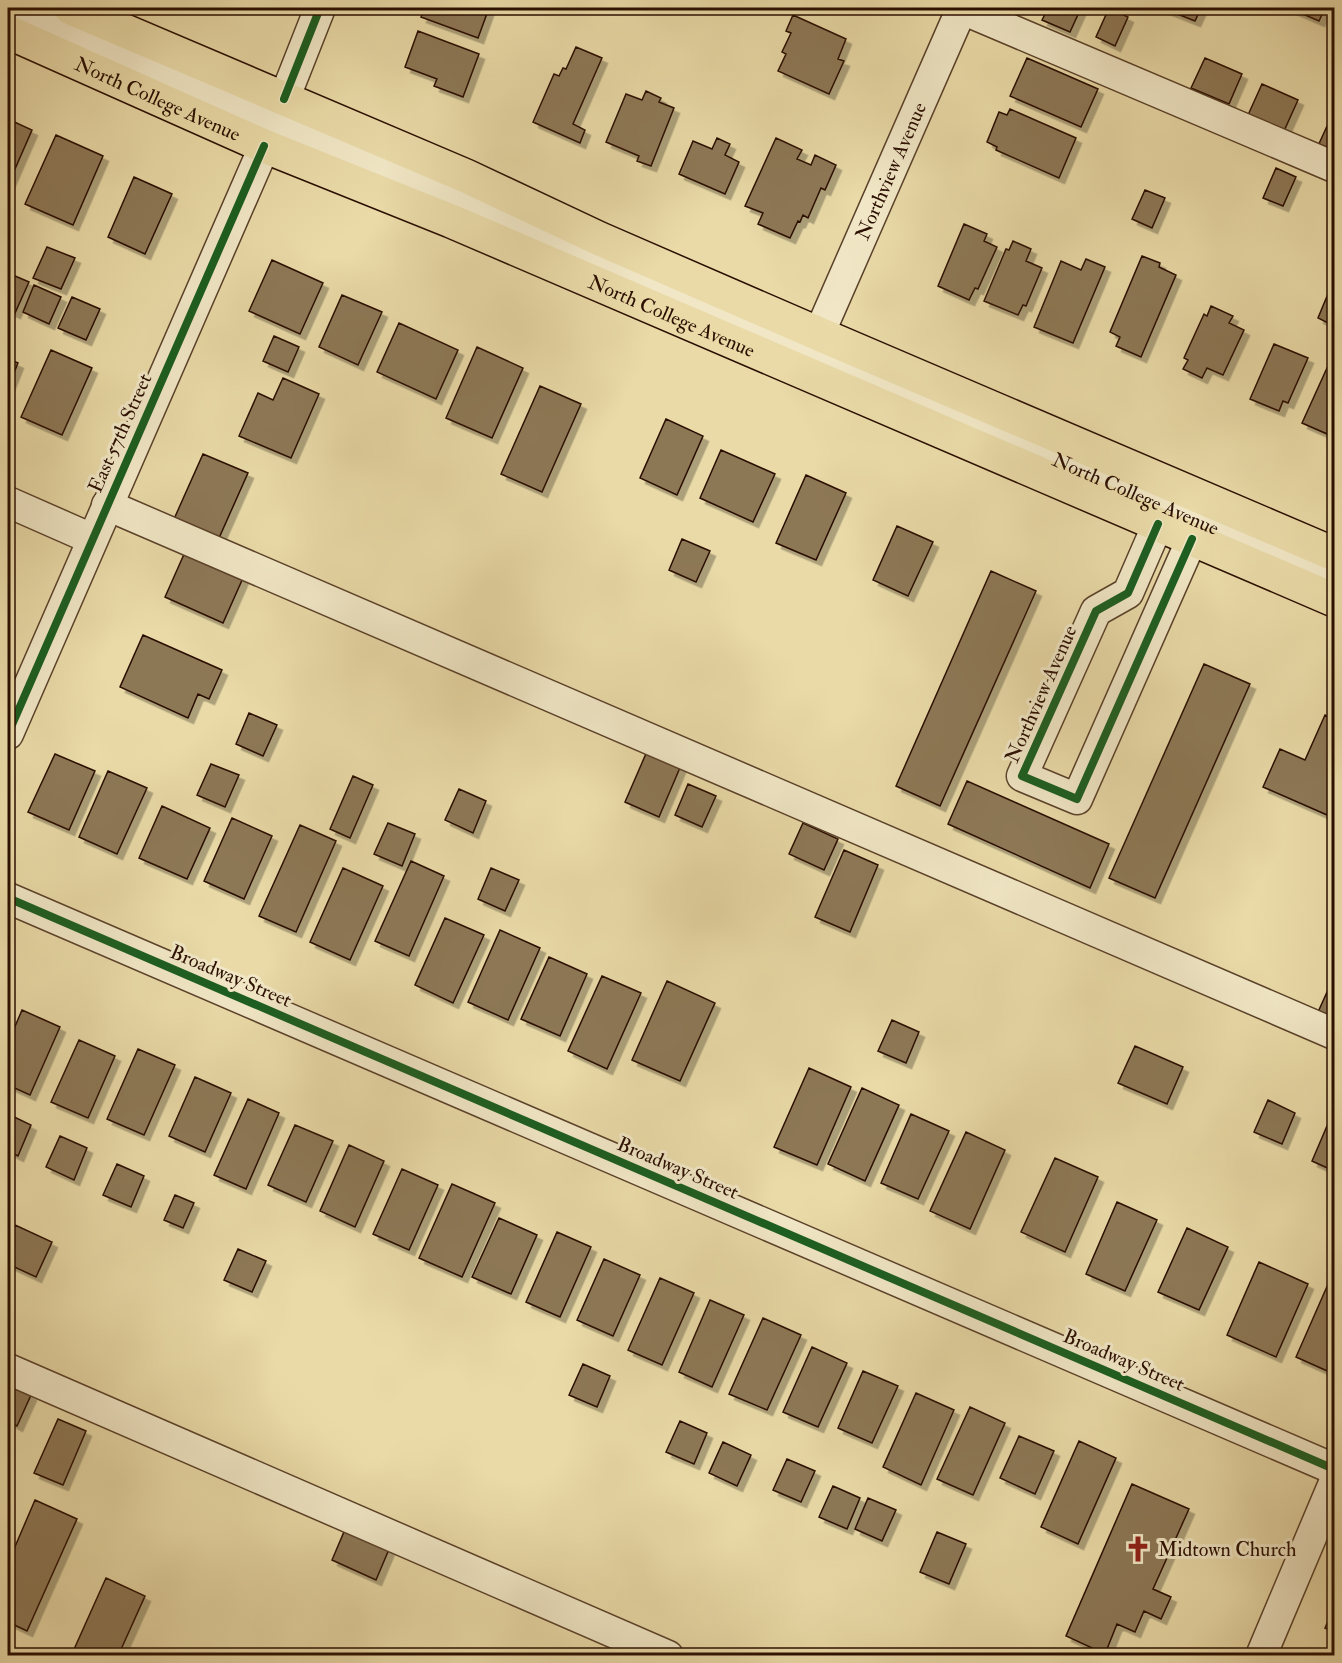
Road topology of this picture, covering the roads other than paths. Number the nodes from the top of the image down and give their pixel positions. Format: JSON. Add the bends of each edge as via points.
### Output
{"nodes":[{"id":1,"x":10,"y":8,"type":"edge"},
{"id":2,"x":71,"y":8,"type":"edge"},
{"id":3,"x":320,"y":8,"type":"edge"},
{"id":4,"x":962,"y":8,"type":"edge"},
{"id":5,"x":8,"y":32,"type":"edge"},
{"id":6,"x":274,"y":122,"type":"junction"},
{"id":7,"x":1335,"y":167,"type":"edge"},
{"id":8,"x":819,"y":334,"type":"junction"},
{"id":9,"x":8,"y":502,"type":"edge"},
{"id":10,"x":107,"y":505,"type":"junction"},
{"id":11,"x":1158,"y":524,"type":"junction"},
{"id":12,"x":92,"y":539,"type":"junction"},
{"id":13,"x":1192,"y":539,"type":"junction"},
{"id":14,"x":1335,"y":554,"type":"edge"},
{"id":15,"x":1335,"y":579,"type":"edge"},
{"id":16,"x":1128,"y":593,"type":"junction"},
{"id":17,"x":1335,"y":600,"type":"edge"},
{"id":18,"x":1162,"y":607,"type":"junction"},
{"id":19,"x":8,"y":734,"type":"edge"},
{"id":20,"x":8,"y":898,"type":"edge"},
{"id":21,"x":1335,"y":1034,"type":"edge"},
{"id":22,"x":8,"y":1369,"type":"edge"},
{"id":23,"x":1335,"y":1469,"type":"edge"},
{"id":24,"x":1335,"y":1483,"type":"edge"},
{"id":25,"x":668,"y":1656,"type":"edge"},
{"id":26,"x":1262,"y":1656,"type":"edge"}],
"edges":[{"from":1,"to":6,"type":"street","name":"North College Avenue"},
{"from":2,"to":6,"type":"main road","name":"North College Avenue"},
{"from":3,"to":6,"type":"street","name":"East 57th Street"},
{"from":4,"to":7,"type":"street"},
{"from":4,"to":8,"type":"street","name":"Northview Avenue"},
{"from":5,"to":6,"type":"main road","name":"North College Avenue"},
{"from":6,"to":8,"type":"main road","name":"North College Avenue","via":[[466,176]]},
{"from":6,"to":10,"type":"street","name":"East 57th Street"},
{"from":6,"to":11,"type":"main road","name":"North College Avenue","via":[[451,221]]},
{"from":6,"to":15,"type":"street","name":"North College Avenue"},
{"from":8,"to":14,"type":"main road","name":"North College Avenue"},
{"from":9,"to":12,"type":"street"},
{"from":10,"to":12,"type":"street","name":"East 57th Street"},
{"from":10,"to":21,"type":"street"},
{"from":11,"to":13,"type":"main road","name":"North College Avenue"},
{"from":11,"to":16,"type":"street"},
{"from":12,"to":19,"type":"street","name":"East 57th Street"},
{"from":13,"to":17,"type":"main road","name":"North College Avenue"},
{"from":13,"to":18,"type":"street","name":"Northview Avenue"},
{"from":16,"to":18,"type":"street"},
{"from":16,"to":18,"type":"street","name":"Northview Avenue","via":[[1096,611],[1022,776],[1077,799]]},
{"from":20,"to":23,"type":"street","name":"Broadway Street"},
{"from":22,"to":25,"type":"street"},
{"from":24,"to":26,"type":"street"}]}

....................

▸ **WORK TO COMPLETE**
Please, without any pictures, retype the records exactly as they appear.

▸ **ANSWER SPACE**
Road topology of this picture, covering the roads other than paths. Number the nodes from the top of the image down and give their pixel positions. Format: JSON. Add the bends of each edge as via points.
### Output
{"nodes":[{"id":1,"x":10,"y":8,"type":"edge"},
{"id":2,"x":71,"y":8,"type":"edge"},
{"id":3,"x":320,"y":8,"type":"edge"},
{"id":4,"x":962,"y":8,"type":"edge"},
{"id":5,"x":8,"y":32,"type":"edge"},
{"id":6,"x":274,"y":122,"type":"junction"},
{"id":7,"x":1335,"y":167,"type":"edge"},
{"id":8,"x":819,"y":334,"type":"junction"},
{"id":9,"x":8,"y":502,"type":"edge"},
{"id":10,"x":107,"y":505,"type":"junction"},
{"id":11,"x":1158,"y":524,"type":"junction"},
{"id":12,"x":92,"y":539,"type":"junction"},
{"id":13,"x":1192,"y":539,"type":"junction"},
{"id":14,"x":1335,"y":554,"type":"edge"},
{"id":15,"x":1335,"y":579,"type":"edge"},
{"id":16,"x":1128,"y":593,"type":"junction"},
{"id":17,"x":1335,"y":600,"type":"edge"},
{"id":18,"x":1162,"y":607,"type":"junction"},
{"id":19,"x":8,"y":734,"type":"edge"},
{"id":20,"x":8,"y":898,"type":"edge"},
{"id":21,"x":1335,"y":1034,"type":"edge"},
{"id":22,"x":8,"y":1369,"type":"edge"},
{"id":23,"x":1335,"y":1469,"type":"edge"},
{"id":24,"x":1335,"y":1483,"type":"edge"},
{"id":25,"x":668,"y":1656,"type":"edge"},
{"id":26,"x":1262,"y":1656,"type":"edge"}],
"edges":[{"from":1,"to":6,"type":"street","name":"North College Avenue"},
{"from":2,"to":6,"type":"main road","name":"North College Avenue"},
{"from":3,"to":6,"type":"street","name":"East 57th Street"},
{"from":4,"to":7,"type":"street"},
{"from":4,"to":8,"type":"street","name":"Northview Avenue"},
{"from":5,"to":6,"type":"main road","name":"North College Avenue"},
{"from":6,"to":8,"type":"main road","name":"North College Avenue","via":[[466,176]]},
{"from":6,"to":10,"type":"street","name":"East 57th Street"},
{"from":6,"to":11,"type":"main road","name":"North College Avenue","via":[[451,221]]},
{"from":6,"to":15,"type":"street","name":"North College Avenue"},
{"from":8,"to":14,"type":"main road","name":"North College Avenue"},
{"from":9,"to":12,"type":"street"},
{"from":10,"to":12,"type":"street","name":"East 57th Street"},
{"from":10,"to":21,"type":"street"},
{"from":11,"to":13,"type":"main road","name":"North College Avenue"},
{"from":11,"to":16,"type":"street"},
{"from":12,"to":19,"type":"street","name":"East 57th Street"},
{"from":13,"to":17,"type":"main road","name":"North College Avenue"},
{"from":13,"to":18,"type":"street","name":"Northview Avenue"},
{"from":16,"to":18,"type":"street"},
{"from":16,"to":18,"type":"street","name":"Northview Avenue","via":[[1096,611],[1022,776],[1077,799]]},
{"from":20,"to":23,"type":"street","name":"Broadway Street"},
{"from":22,"to":25,"type":"street"},
{"from":24,"to":26,"type":"street"}]}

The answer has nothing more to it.